Do you reload at the Range?

Skinny Shooter

Well-Known Member
Jul 25, 2002
The Grassy Knoll
Was wondering how many other folks do this?

A friend recently brought his progressive press to the Range.
We were reloading 45acp as soon as we could make empty brass. :D

It worked very well and am considering it for rifle reloading with a rockchucker.
All the down time spent waiting for the barrel to cool could be spent rolling the next loads.

The Range doesn't have electric but I do have a small (and quiet) Yamaha 1K inverter generator that shouldn't screw-up my powder dispenser and scale.
I have reloaded at the range with my Arbor press and Wilson dies and with my RCBS Partner toggle press, mounted to the bench with "C" clamps. The arbor press is much easier to use and carry around. I have a Harrells measure on a fixture which clamps it to the bench. Do not use powder scales that might be moved by wind. Either place a box over the scale, or use a small battery operated digital unit. You will need something large to carry everything you need. Don;'t forget micrometer, caliper, deburring tools, lube, primer seater, and all components.
I don't reload at the range. For me too many distractions and folks wanting to hang around with lit cigs. Now if your able to go to the range when hardly anyone is there...then maybe...not so here. Some here have ranges on their property so that would be ok.
I've got a range or two that I can go to that is usually empty (My 600 yard range is my brother-in-laws place) so I've been building up a range kit. Power isn't necessary the way that I'm going. The two big pieces of my kit are still missing.

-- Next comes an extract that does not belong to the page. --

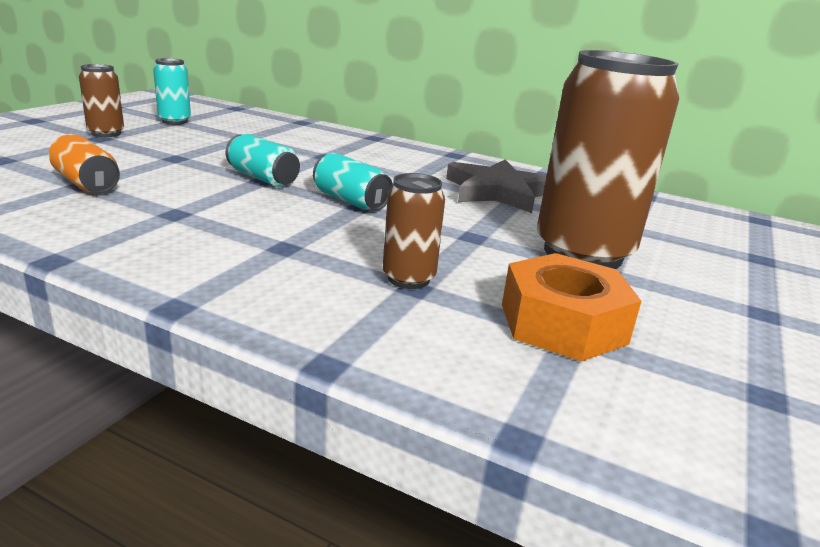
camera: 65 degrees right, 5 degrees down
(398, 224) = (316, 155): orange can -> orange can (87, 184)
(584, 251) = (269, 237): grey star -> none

(1) 12 x 12, 1" thick aluminum plate for a clamping base (shipped)

(2) Forster Co-Ax press so I don't have to disassemble my bench every time I want to go. (waiting on Sinclair. It's cheaper to buy Forster from Sinclair than it is Forster)

The other parts that I have:

(1) Harrell powder measure
(2) RCBS beam scale

I have yet to come up with a good wind blocking idea but I think that will be easy enough to come up with.

I'm going to prep and prime my brass before I go so that all I have to concern myself with is bullets and powder. I may change that around and reload what I shoot at the range later but I think that I would rather not deal with the finer aspects of reloading at the range so I'll do that at home where it's more comfy. I'll get more shooting time that way too. If I'm at my brother-in-laws place and he or my nephew is there that'll change things because we'll be reloading cartridges that I'm not set up for
Forster press at Midwayusa is 15 dollars cheaper than Sinclair.

If you are near a Cabellas, they are running specials quite often. I got 20.00 off mine at Cabellas and they at the time price matched as well.

I got mine for just less than 200.00

Cabellas used to price match the Internet stores but now they recently changed their policy to only walk in stores local to them.

here is the link to Midway if anyone is interested.

Forster Co-Ax Single Stage Press - MidwayUSA
Mike6158, that's a good idea...never thought about doing all the prep work at you just measure powder, throw it and seat bullet at the range...correct?
Mike6158, that's a good idea...never thought about doing all the prep work at you just measure powder, throw it and seat bullet at the range...correct?

Yessir... I figured that when I'm at the range my big concerns would be seating depth and powder charge variations and how they affect groups not brass and primers.

One things for sure though... if the range is active reloading on-site can be hard because of distractions. Thankfully the places that I have to shoot are usually empty.
Maybe... but you'll see more "difference" between seating depth or powder charge than you will brass. By the time I get to the point of loading at the range I'm down to a few key elements. Powder charge and seating depth. Until I discover a new powder or new bullet or new primer that is :D Then it's back to the drawing board again.

I do a lot to make sure my brass is as good as it can be. I check run out and neck thickness. I wrinkle my nose if thickness varies more than .003 and sort so that the .001 stuff is what I load first and anything past .004 is tossed into the fouler bin. My seater die "guides" the bullet into the neck and runout has always been .001 - .003 when I check it (99.9% of the time it's .001).
Like Mike I do all the case prep at home. When I get to the range I just pop this into the hitch on the truck and bolt on the press.

The truck has a topper on it so I can usually use this without to much trouble with the wind.

Usually don't have much for company where I shoot so distractions are minimal.

Great idea with the hitch and your table looks really good...It's giving me some ideas. Thanks.
Thanks guys,

I had to come up with something anyway. We have a finished basement so I don't have a "man cave" where I can just leave things set up. I needed something I could set on top of the gun safe in the closet when not in use. So I went over to dad's place, told him what I wanted to do and this is what we came up with.

The legs are threaded into "T" nuts so I can level the whole board as needed. Shell holder is screwed down and has both size holes. Scale holder has a lip underneath the scale so you can't knock the scale over or off. Here's a pic of the bare board.

No, but I can if I want to ... bench is built to be mobile. :D


... and fits perfectly on my 20" x 60' cargo carrier on my Suburban. :)

(Pix is a year old and have accumulated more stuff since then and installed removable internal shelving/storage units).